**Information**
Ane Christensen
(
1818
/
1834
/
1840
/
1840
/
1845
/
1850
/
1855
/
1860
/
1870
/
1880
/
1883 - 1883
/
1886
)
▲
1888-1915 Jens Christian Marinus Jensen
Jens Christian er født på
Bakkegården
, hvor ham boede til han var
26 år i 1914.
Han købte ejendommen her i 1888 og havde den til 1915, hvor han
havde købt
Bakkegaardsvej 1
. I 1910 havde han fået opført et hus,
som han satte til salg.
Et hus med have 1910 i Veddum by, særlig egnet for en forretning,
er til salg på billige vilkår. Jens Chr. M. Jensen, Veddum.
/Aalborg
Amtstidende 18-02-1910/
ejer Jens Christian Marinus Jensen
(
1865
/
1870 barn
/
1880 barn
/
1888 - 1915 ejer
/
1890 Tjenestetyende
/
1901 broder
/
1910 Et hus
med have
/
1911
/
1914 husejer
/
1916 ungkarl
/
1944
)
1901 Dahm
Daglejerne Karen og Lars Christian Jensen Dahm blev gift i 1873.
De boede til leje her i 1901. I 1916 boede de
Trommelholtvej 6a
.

**Work to complete**
Using the material above, work out how many lines contain the string "salg". Give the number only.

**Exercise answer**
2